There’s a lot I don’t know.
For example, I don’t know the square root of pi offhand. I don’t know French, or Dutch. I don’t know the balance between man’s free will and God’s election.
And I honestly don’t know that much about fatherhood. I don’t know how to raise a teen boy, or a middle school child, or even a three-year-old, because I’ve never done it. Even now, sometimes the day-to-day of trying to father a toddler and a baby is confusing, because they never stop growing and changing. Tomorrow, they’ll be an inch taller, with another word in their vocabularies, and another step toward independence.
And it’s intimidating to me. If I’m not mistaken, you may be aware of gaps in your abilities, faults in your knowledge, when it comes to raising these little men we call our sons.
There’s a verse in 2 Chronicles 20 that I love; verse 12 of that chapter reads, “We do not know what to do, but our eyes are on you.” That verse has become the foundation of my approach to fatherhood.
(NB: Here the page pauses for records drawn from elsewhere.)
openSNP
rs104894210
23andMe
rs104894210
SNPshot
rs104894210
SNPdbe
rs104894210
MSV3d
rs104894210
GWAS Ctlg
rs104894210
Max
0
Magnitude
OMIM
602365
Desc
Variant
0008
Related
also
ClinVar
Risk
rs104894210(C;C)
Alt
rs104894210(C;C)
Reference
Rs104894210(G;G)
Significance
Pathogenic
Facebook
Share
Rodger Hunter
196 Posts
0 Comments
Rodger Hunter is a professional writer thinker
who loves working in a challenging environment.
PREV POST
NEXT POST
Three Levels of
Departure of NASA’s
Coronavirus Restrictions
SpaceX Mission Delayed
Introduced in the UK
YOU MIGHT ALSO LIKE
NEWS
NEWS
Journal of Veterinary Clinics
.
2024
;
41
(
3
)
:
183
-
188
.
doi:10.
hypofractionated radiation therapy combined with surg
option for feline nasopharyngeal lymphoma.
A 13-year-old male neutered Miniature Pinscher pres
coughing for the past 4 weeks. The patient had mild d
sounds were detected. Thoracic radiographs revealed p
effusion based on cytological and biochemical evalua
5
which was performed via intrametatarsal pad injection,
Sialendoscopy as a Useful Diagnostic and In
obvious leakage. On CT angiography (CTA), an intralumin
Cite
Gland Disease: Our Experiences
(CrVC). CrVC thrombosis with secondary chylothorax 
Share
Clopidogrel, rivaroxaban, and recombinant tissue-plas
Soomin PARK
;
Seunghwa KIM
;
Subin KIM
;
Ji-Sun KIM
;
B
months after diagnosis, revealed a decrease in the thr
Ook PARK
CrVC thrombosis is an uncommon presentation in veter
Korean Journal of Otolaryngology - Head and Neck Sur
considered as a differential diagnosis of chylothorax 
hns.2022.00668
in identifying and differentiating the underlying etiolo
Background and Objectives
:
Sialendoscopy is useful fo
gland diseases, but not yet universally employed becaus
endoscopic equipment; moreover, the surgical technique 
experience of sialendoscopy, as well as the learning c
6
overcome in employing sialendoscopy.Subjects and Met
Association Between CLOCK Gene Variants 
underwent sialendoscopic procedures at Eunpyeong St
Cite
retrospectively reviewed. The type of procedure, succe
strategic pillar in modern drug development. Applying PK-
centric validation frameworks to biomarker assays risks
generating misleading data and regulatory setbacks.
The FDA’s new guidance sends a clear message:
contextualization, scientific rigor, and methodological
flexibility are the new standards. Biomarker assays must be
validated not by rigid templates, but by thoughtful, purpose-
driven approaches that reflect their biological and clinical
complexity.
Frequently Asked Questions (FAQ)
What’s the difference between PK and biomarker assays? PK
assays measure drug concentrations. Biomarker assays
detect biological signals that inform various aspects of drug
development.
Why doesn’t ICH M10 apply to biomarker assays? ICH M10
In context, this part of Scripture is part of a prayer that Jehoshaphat, king of Judah, lifted up to God when he and his people were facing attack from three combined armies. They were greatly outnumbered and outgunned. Jehoshaphat’s response? He declared a fast in Judah and assembled the people to seek the Lord’s help.
Isn’t that what fatherhood is? Call me dramatic, but it seems to me that we face assault from every quarter- from unseen enemies not of flesh and blood. Our job is to protect and fight for our wives, our children- to maintain their physical safety, yes; but even more importantly, to ensure their spiritual safety. We are the front line.
When I consider the number of influences clamoring for my sons’ attention, the strength of societal and peer pressure, and my own inadequacies, like Jehoshaphat, I can become frightened. Frightened that my sons will grow up with a fundamentally flawed father who will let them down. Frightened that I may not prepare them for every eventuality, every temptation, every empty philosophy.
And that’s how the enemy, Satan, loves to operate: through fear. It paralyzes, it draws our attention away from God and His ability and onto us and our inability.
Here lies the the truth of the matter: We don’t know what to do. Our resources, wisdom, and abilities are greatly limited. But His are not. James 1:5 encourages us, “If any of you lacks wisdom, let him ask God, Who gives generously to all without reproach, and it will be given to him.”
We do not know what to do, but God does. Every day of fatherhood brings a new challenge. What worked yesterday may be completely ineffective today. We can read every book on the subject, surround ourselves with wise council, and certainly these will aid us along the way. But in the end, it is the wisdom of God that enables us to raise sons who turn away from empty ideas and toward Him; it is the wisdom of God that gives us insight to treat them and our wives as we ought, not aggravating them, but extending love and grace. It is the wisdom of God that prepares us for every curve ball, every unexpected dilemma and crisis.
We do not know what to do, but our eyes are on You.